= AUSGEWÄHLTER TEXT =
====================
Eschborn. Um den Schutz mindestens der unter deutscher Flagge fahrenden Schiffe zu verbessern, wird nun ein neues Zulassungsverfahren für private Sicherheitsdienste auf den Weg gebracht. Ab dem 1. Dezember dieses Jahres dürfen auf Schiffen unter deutscher Flagge nur noch Sicherheitsunternehmen arbeiten, die vom Bundesamt für Wirtschaft und Ausfuhrkontrolle (Bafa) zugelassen worden sind. Die Bundesbehörde in Eschborn bei Frankfurt hat vor wenigen Wochen das Zulassungsverfahren begonnen. Ein knappes Dutzend Sicherheitsunternehmen habe bereits einen Antrag gestellt, berichtet die zuständige Referatsleiterin Claudia Topp. Sie rechnet mit mindestens 40 Interessenten, darunter auch viele Unternehmen aus den USA oder Großbritannien, die bislang den weltweiten Markt für Sicherheitsdienstleistungen auf Schiffen beherrschen.
====================
= DATENZEILEN =

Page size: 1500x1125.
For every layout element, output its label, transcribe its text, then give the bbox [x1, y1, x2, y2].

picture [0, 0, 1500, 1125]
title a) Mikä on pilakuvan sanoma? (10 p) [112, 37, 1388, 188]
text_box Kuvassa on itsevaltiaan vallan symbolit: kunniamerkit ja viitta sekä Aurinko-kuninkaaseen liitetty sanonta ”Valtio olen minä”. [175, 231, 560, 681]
====================
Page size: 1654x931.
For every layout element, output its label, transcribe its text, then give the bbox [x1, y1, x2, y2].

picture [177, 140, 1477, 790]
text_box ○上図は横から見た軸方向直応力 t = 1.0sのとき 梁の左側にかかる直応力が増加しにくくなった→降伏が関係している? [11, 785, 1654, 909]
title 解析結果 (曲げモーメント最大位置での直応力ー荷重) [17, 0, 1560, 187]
====================
= ARBEITSANWEISUNGEN =
#1 Schreiben Sie aus dem Text über die Zulassung privater Sicherheitsdienste alles ab, von „Eschborn. Um den“ bis hinunter zu „auf Schiffen beherrschen.“.
#2 Ab wann dürfen laut dem Text über die Zulassung privater Sicherheitsdienste auf Schiffen unter deutscher Flagge nur noch zugelassene Sicherheitsunternehmen arbeiten?
#3 Führen Sie den Text über die Zulassung privater Sicherheitsdienste im Anschluss an seinen letzten Satz weiter.

= ANTWORTEN JE AUFGABE =
#1
Eschborn. Um den Schutz mindestens der unter deutscher Flagge fahrenden Schiffe zu verbessern, wird nun ein neues Zulassungsverfahren für private Sicherheitsdienste auf den Weg gebracht. Ab dem 1. Dezember dieses Jahres dürfen auf Schiffen unter deutscher Flagge nur noch Sicherheitsunternehmen arbeiten, die vom Bundesamt für Wirtschaft und Ausfuhrkontrolle (Bafa) zugelassen worden sind. Die Bundesbehörde in Eschborn bei Frankfurt hat vor wenigen Wochen das Zulassungsverfahren begonnen. Ein knappes Dutzend Sicherheitsunternehmen habe bereits einen Antrag gestellt, berichtet die zuständige Referatsleiterin Claudia Topp. Sie rechnet mit mindestens 40 Interessenten, darunter auch viele Unternehmen aus den USA oder Großbritannien, die bislang den weltweiten Markt für Sicherheitsdienstleistungen auf Schiffen beherrschen.

#2 Ab dem 1. Dezember dieses Jahres.

#3
Harald Olschok, Hauptgeschäftsführer des Bundesverbandes der Sicherheitswirtschaft (BDSW), sieht auch Marktchancen für Mitglieder seines Verbandes. Etwa zehn Unternehmen interessierten sich für die Zulassung, schätzt er. Und sieht den Schutz vor Piraten nur als kleinen Teil einer Internationalisierungsstrategie für Sicherheitsunternehmen, die exportorientierten Unternehmen im Ausland bei vielen Problemen zur Seite stehen könnten. Das Bafa-Siegel brauchen künftig auch deutsche Sicherheitsunternehmen, die Schiffe unter fremder Flagge beschützen wollen.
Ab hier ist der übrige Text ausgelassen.